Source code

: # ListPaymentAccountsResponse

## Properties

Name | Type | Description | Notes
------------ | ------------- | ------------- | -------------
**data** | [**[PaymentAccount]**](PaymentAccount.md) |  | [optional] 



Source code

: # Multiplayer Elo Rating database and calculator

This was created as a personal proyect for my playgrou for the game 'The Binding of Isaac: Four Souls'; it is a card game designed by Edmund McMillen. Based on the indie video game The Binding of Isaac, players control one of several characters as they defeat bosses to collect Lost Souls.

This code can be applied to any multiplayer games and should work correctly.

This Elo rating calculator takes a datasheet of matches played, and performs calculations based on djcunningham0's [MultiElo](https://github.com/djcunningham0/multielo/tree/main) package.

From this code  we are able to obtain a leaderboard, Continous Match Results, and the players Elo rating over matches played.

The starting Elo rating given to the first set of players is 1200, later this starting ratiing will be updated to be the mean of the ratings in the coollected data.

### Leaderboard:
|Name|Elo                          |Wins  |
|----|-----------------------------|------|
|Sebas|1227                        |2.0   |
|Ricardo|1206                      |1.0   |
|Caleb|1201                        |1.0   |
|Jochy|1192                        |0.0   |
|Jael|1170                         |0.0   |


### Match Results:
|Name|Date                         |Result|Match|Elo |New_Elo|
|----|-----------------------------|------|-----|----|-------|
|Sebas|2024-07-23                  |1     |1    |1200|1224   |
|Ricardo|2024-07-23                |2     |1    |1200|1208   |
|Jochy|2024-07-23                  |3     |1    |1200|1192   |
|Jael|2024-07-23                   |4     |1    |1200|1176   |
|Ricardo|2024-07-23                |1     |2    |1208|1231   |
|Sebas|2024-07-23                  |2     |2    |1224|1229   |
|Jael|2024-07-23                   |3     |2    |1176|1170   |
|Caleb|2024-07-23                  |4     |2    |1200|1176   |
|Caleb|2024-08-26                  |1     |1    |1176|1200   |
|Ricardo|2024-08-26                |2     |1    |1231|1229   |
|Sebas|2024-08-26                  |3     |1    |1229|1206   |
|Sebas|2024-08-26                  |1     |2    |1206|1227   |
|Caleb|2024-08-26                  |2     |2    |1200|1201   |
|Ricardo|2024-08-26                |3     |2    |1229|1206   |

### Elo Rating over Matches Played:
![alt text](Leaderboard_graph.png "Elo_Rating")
---
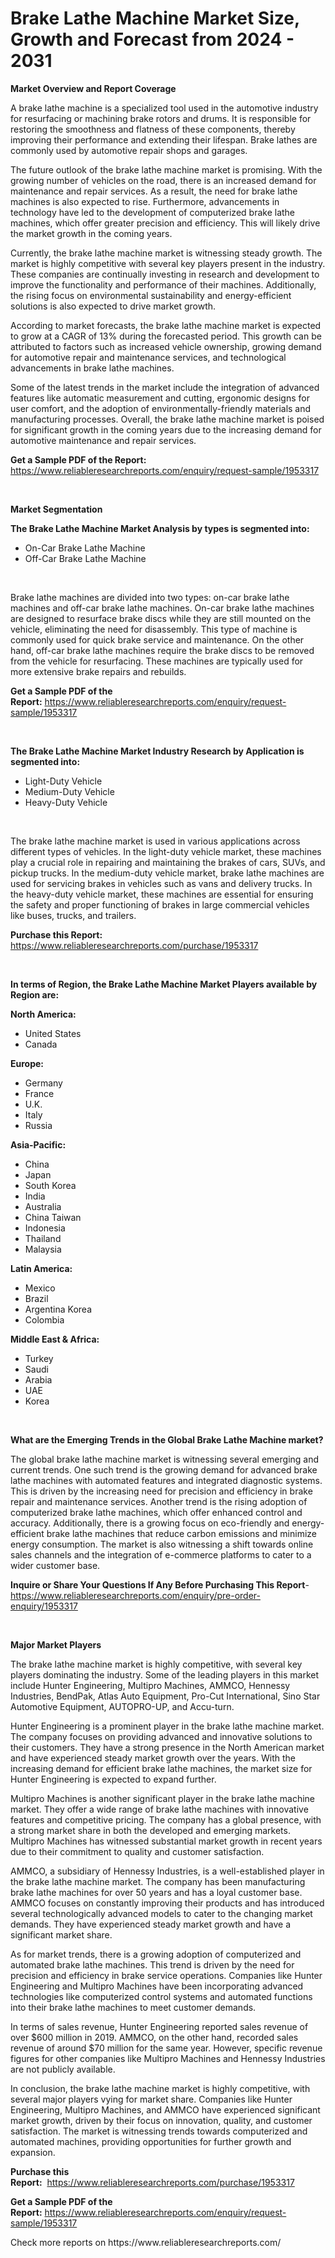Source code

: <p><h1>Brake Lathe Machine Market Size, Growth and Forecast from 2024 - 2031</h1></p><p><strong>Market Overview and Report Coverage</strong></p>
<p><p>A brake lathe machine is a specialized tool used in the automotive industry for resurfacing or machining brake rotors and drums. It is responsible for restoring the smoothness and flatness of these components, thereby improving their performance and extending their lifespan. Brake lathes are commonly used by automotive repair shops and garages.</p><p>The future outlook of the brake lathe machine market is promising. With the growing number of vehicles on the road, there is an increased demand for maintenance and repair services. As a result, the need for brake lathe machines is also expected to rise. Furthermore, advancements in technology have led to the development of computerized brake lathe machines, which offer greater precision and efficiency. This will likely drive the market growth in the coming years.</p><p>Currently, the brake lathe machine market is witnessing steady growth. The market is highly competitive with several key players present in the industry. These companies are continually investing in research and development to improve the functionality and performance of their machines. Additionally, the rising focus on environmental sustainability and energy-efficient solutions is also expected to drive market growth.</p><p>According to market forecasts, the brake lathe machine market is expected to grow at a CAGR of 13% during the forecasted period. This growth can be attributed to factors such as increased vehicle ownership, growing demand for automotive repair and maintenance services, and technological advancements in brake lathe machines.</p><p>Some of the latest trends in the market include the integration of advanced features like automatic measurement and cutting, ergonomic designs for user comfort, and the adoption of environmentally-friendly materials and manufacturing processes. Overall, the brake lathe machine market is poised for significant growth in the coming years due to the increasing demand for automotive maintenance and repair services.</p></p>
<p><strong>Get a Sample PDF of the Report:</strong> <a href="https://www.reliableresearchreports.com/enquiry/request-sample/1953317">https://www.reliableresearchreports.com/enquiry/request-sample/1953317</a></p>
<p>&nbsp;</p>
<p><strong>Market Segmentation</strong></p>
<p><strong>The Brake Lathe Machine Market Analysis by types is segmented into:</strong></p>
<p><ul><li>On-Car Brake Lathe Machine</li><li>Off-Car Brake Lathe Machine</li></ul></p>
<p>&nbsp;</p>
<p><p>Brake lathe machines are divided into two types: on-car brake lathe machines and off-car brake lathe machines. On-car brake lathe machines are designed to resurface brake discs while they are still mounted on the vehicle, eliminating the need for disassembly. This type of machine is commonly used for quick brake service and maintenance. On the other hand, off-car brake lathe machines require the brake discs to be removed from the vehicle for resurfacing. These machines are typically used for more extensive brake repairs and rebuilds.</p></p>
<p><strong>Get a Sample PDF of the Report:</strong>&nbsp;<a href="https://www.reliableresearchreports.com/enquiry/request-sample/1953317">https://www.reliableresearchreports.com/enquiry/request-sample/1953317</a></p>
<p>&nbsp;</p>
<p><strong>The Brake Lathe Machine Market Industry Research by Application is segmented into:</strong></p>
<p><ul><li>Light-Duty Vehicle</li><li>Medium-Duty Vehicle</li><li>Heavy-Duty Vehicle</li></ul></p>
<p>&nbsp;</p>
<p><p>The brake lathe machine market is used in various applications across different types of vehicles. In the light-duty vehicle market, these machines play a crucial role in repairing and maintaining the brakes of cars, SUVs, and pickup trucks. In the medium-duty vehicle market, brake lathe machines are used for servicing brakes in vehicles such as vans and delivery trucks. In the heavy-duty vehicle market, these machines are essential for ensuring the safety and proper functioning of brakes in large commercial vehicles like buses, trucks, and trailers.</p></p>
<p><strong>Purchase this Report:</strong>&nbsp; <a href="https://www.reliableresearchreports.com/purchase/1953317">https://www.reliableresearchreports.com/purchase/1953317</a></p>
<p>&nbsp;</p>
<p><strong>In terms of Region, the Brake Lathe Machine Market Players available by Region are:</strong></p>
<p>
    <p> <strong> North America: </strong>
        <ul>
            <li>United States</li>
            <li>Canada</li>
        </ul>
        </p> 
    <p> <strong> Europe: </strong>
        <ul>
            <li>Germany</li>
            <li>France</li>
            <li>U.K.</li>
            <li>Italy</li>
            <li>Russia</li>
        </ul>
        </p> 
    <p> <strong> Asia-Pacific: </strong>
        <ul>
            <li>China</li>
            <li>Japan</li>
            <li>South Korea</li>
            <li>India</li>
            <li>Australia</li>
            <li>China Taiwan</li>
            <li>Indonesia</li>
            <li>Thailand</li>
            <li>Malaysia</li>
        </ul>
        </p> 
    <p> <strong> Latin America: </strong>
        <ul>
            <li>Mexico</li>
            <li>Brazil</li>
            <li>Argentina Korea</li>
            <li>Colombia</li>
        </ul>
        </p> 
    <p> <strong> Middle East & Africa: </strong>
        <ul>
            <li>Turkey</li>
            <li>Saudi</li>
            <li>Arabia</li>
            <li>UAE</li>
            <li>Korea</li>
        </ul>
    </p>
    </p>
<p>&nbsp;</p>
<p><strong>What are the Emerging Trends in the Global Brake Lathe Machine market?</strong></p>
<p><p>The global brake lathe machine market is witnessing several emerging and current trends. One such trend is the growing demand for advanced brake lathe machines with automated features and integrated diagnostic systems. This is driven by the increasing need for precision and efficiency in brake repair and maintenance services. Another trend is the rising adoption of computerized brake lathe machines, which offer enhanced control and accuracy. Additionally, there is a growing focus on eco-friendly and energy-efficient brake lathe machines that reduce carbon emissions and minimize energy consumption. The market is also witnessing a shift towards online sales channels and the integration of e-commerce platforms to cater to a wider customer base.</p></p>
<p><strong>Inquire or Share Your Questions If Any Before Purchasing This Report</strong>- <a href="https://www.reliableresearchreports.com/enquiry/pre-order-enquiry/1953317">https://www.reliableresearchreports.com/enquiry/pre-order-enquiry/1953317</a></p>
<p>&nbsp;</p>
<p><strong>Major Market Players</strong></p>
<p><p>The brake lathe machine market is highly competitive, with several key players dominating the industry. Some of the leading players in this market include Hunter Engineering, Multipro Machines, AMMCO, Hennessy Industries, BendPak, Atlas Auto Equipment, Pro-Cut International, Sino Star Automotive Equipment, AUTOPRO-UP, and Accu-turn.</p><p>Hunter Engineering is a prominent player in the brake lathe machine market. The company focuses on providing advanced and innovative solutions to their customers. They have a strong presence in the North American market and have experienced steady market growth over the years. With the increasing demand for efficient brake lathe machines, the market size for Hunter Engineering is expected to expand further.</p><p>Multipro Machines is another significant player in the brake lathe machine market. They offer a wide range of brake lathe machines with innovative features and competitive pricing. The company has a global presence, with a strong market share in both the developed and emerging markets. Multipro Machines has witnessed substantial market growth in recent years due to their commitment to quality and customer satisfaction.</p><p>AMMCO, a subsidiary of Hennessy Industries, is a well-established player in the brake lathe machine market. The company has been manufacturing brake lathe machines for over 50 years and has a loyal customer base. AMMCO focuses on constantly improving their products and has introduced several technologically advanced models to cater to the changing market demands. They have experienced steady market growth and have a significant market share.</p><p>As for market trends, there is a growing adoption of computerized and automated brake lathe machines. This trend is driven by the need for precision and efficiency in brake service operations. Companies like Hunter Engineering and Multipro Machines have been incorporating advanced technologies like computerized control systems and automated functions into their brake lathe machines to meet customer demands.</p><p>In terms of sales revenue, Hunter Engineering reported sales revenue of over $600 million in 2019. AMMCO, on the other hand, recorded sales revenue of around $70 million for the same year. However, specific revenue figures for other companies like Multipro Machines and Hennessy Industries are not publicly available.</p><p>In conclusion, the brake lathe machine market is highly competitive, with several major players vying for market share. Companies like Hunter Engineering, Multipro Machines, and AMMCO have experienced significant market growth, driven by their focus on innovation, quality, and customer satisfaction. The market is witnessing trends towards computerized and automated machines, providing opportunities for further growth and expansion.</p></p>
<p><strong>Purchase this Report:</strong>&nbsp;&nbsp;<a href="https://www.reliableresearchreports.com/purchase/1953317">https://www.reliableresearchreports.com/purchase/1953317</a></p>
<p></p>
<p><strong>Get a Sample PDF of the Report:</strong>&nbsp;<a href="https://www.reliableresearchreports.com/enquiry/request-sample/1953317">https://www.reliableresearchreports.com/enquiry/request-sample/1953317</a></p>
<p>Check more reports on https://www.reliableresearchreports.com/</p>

- INSTRUCTIONS FOR THE TASK -
Copy out each line of the listing that holds the word "Sebas".

- RESULT -
|Sebas|1227                        |2.0   |
|Sebas|2024-07-23                  |1     |1    |1200|1224   |
|Sebas|2024-07-23                  |2     |2    |1224|1229   |
|Sebas|2024-08-26                  |3     |1    |1229|1206   |
|Sebas|2024-08-26                  |1     |2    |1206|1227   |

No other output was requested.